Would you return the records below character for character, without any images?

====

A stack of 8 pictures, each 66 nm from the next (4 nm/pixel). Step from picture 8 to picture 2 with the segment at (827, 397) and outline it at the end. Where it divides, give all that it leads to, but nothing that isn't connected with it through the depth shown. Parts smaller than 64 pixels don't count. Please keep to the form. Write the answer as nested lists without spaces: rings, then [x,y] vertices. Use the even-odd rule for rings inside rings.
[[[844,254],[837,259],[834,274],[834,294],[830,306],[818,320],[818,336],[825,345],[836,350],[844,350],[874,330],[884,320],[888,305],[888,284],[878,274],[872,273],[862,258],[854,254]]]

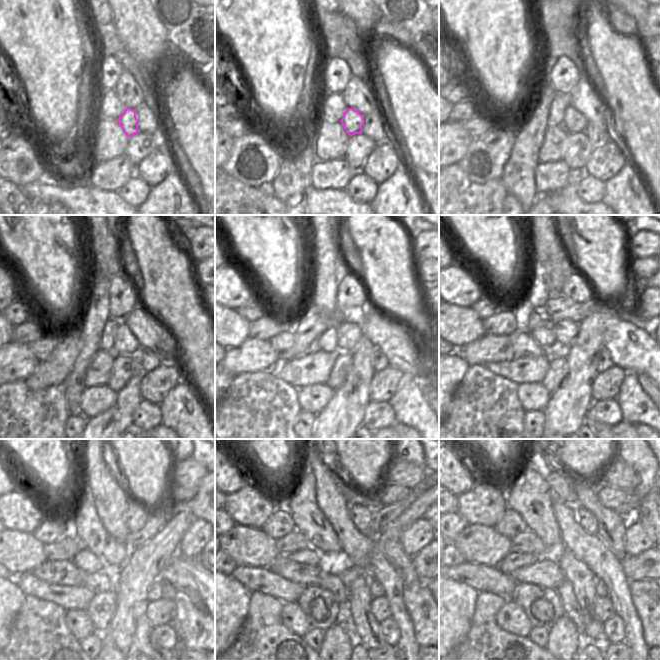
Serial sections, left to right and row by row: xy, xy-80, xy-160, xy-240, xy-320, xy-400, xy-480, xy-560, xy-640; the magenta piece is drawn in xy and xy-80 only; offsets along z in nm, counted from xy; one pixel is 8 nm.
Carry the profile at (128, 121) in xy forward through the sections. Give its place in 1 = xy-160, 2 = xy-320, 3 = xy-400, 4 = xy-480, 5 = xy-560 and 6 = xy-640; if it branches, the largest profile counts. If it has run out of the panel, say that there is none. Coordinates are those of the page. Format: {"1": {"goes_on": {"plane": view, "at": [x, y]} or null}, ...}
{"1": {"goes_on": {"plane": "xy-160", "at": [574, 121]}}, "2": {"goes_on": {"plane": "xy-320", "at": [348, 334]}}, "3": {"goes_on": {"plane": "xy-400", "at": [566, 331]}}, "4": {"goes_on": {"plane": "xy-480", "at": [86, 525]}}, "5": {"goes_on": {"plane": "xy-560", "at": [309, 519]}}, "6": {"goes_on": {"plane": "xy-640", "at": [530, 495]}}}

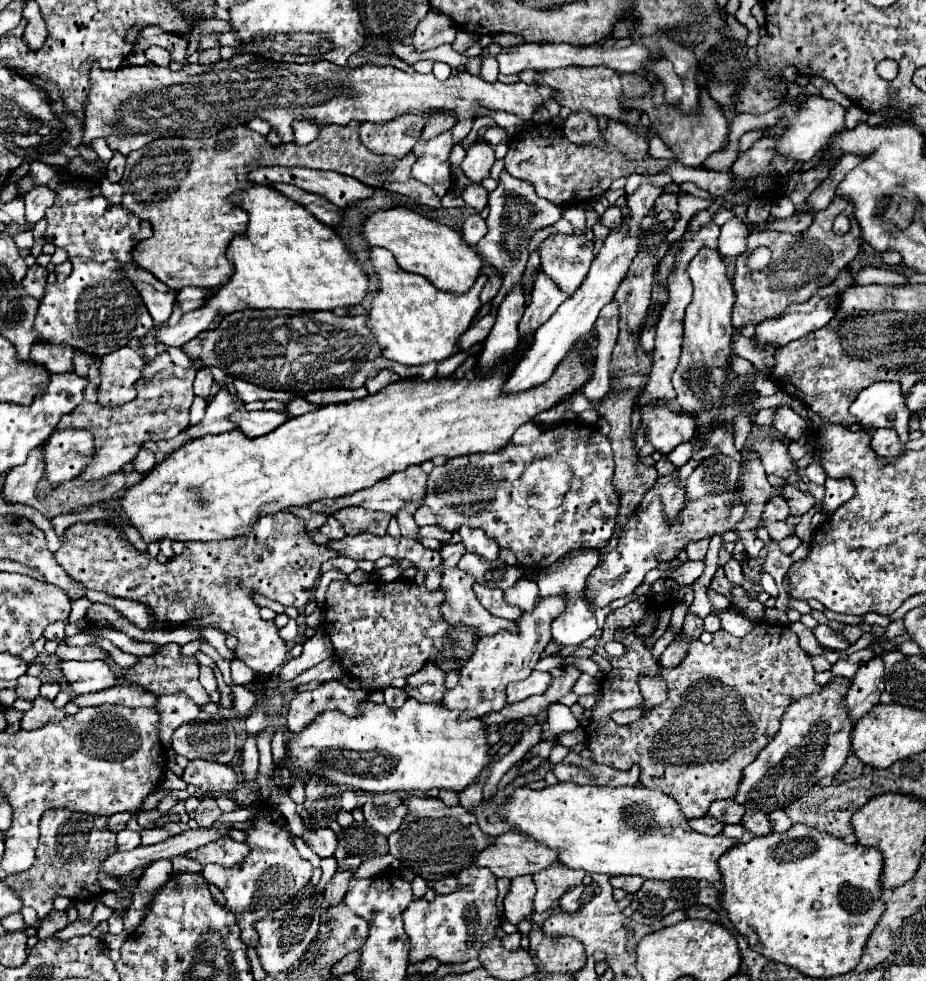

====

→ PROBLEM SOLUTION:
A stack of 8 pictures, each 66 nm from the next (4 nm/pixel). Step from picture 8 to picture 2 with the segment at (827, 397) and outline it at the end. Where it divides, give all that it leads to, but nothing that isn't connected with it through the depth shown. Parts smaller than 64 pixels don't count. Please keep to the form. Write the answer as nested lists without spaces: rings, then [x,y] vertices. Use the even-odd rule for rings inside rings.
[[[844,254],[837,259],[834,274],[834,294],[830,306],[818,320],[818,336],[825,345],[836,350],[844,350],[874,330],[884,320],[888,305],[888,284],[878,274],[872,273],[862,258],[854,254]]]

Serial sections, left to right and row by row: xy, xy-80, xy-160, xy-240, xy-320, xy-400, xy-480, xy-560, xy-640; the magenta piece is drawn in xy and xy-80 only; offsets along z in nm, counted from xy; one pixel is 8 nm.
Carry the profile at (128, 121) in xy forward through the sections. Give its place in 1 = xy-160, 2 = xy-320, 3 = xy-400, 4 = xy-480, 5 = xy-560 and 6 = xy-640; if it branches, the largest profile counts. If it has run out of the panel, say that there is none. Coordinates are those of the page. Format: {"1": {"goes_on": {"plane": view, "at": [x, y]} or null}, ...}
{"1": {"goes_on": {"plane": "xy-160", "at": [574, 121]}}, "2": {"goes_on": {"plane": "xy-320", "at": [348, 334]}}, "3": {"goes_on": {"plane": "xy-400", "at": [566, 331]}}, "4": {"goes_on": {"plane": "xy-480", "at": [86, 525]}}, "5": {"goes_on": {"plane": "xy-560", "at": [309, 519]}}, "6": {"goes_on": {"plane": "xy-640", "at": [530, 495]}}}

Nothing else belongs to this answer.